# Rendered chart images
--------------------------------
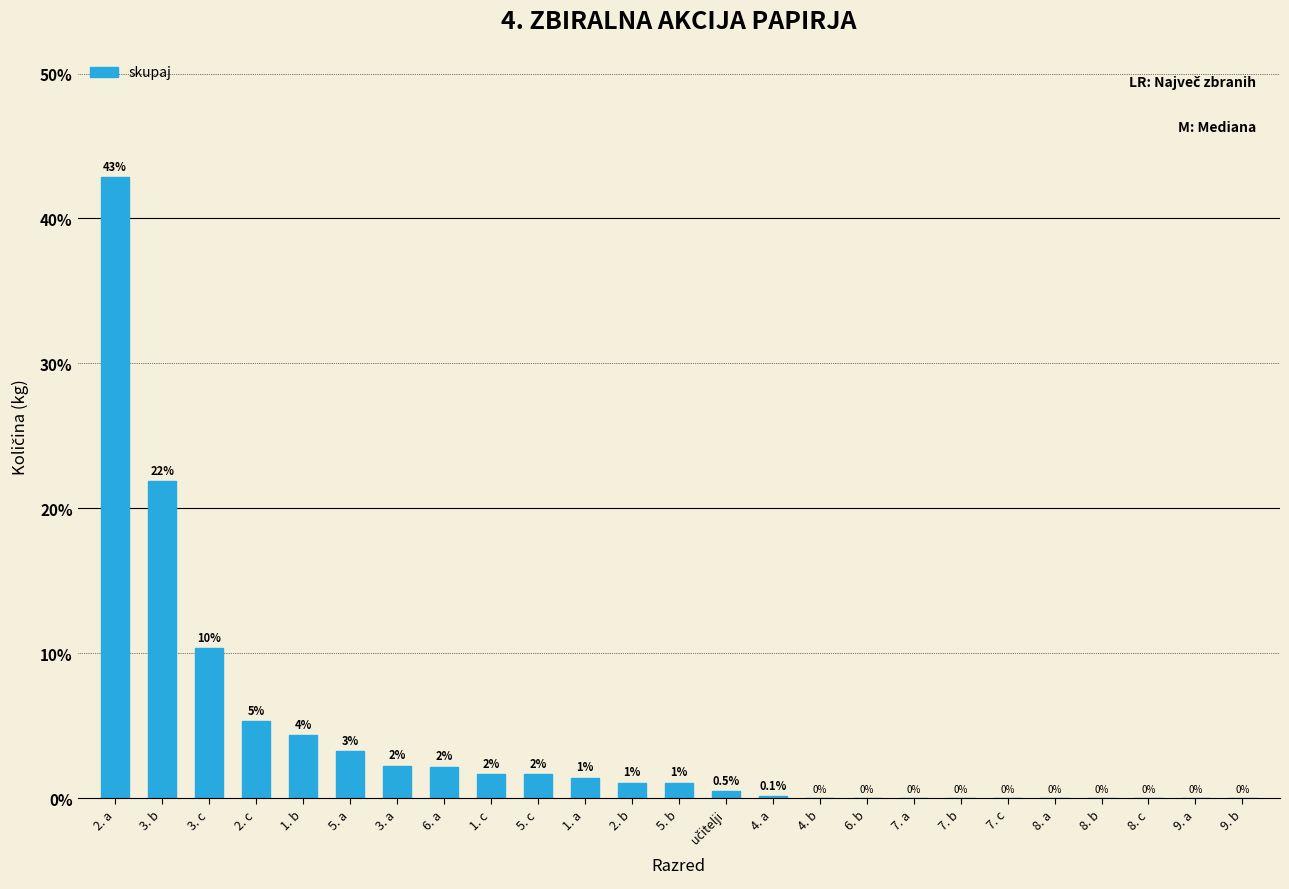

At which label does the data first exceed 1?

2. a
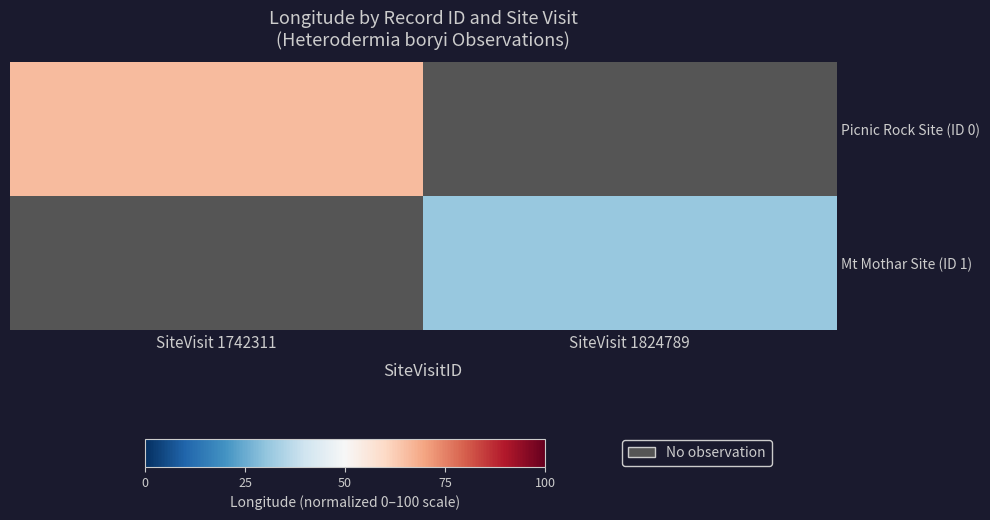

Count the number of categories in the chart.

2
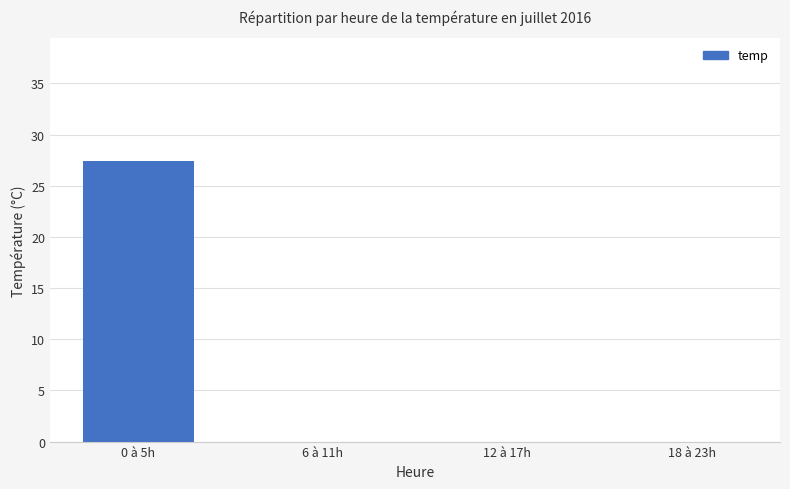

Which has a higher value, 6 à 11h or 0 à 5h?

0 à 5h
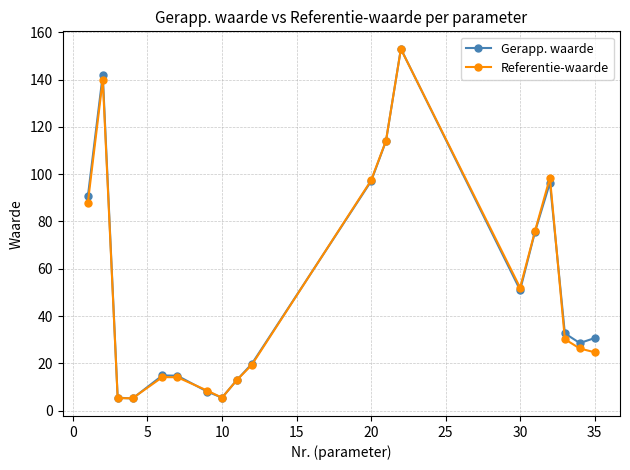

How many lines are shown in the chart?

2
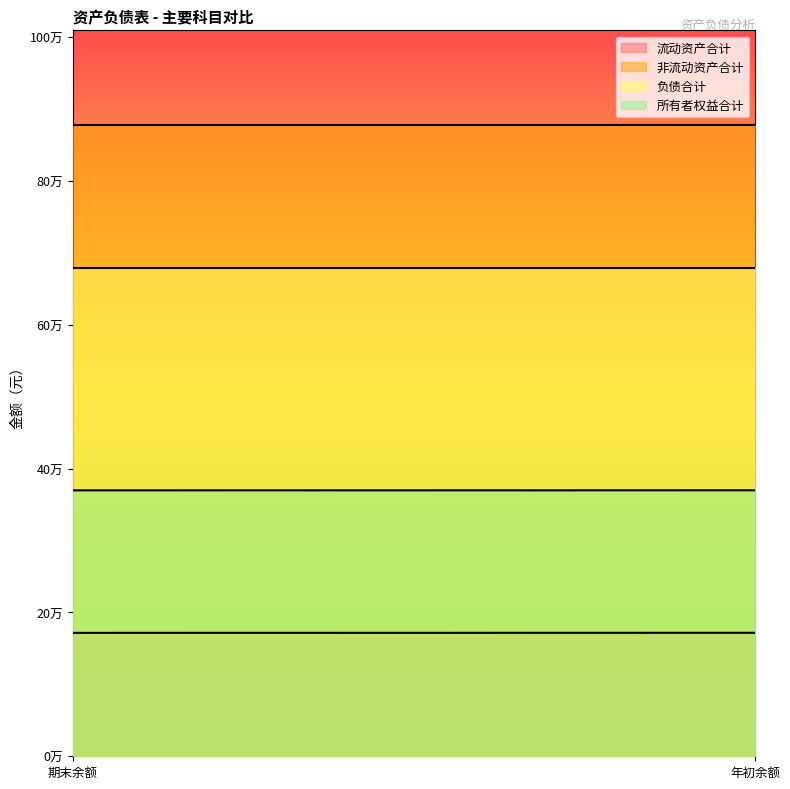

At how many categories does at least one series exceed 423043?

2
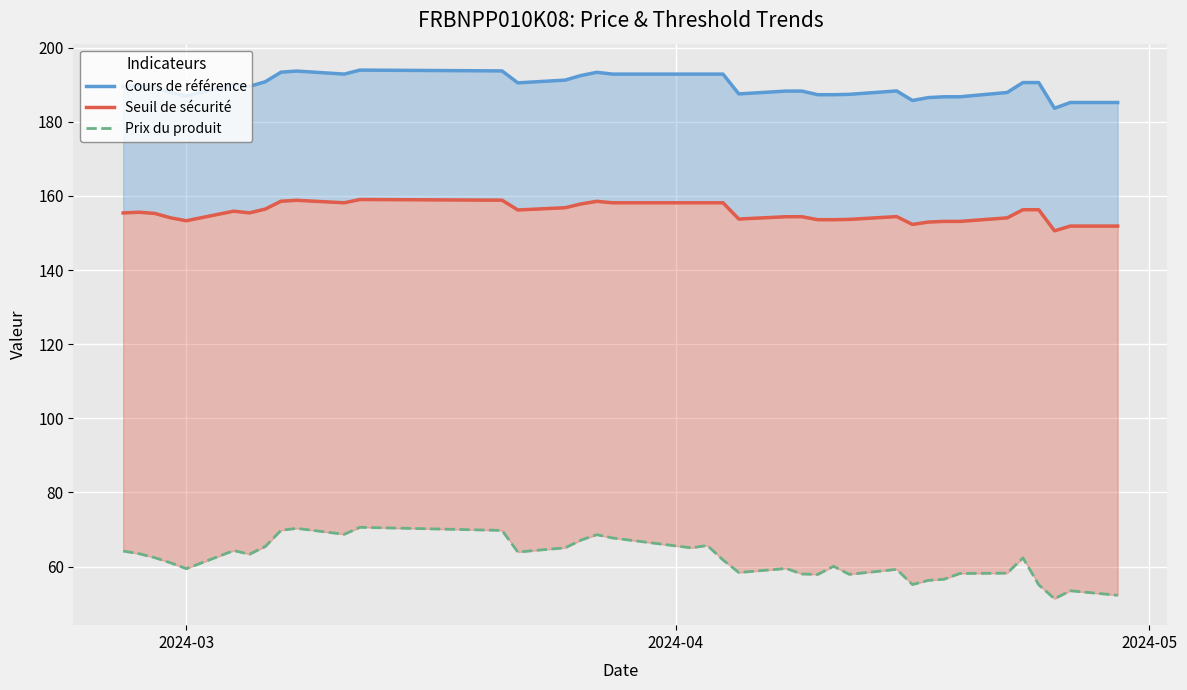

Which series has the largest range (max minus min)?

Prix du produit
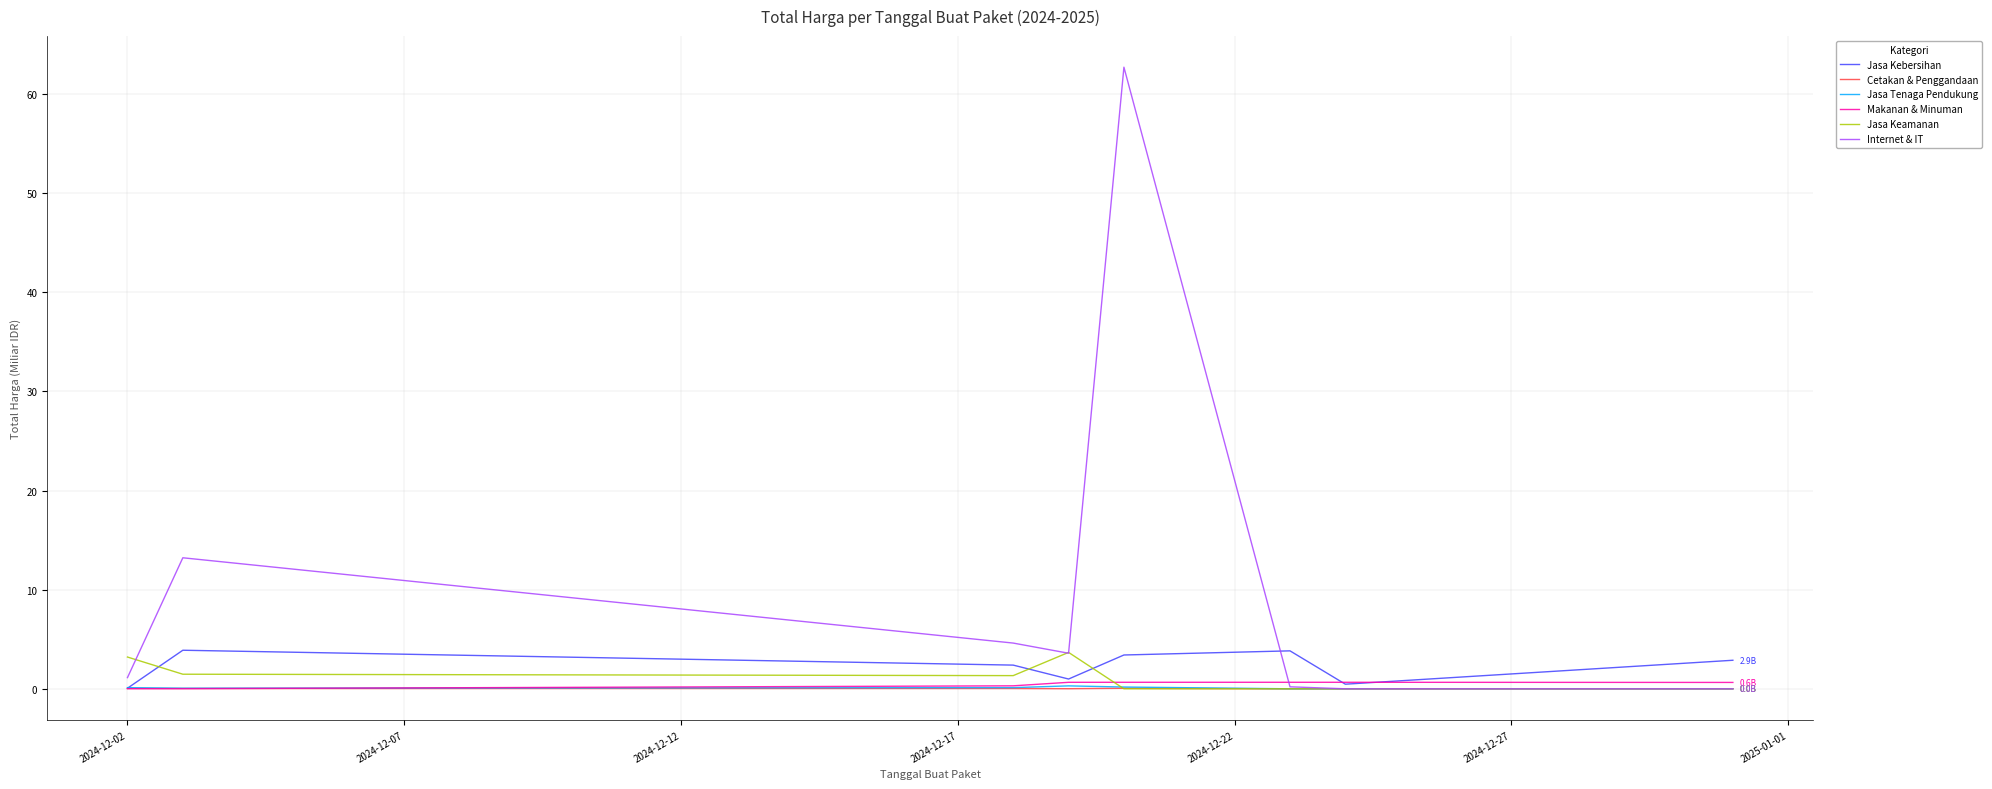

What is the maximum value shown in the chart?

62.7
--------------------------------
Output the lines above word for word, omitting the pictures.

At which label does the data first exceed 1?

2. a

Count the number of categories in the chart.

2

Which has a higher value, 6 à 11h or 0 à 5h?

0 à 5h

How many lines are shown in the chart?

2

At how many categories does at least one series exceed 423043?

2

Which series has the largest range (max minus min)?

Prix du produit

What is the maximum value shown in the chart?

62.7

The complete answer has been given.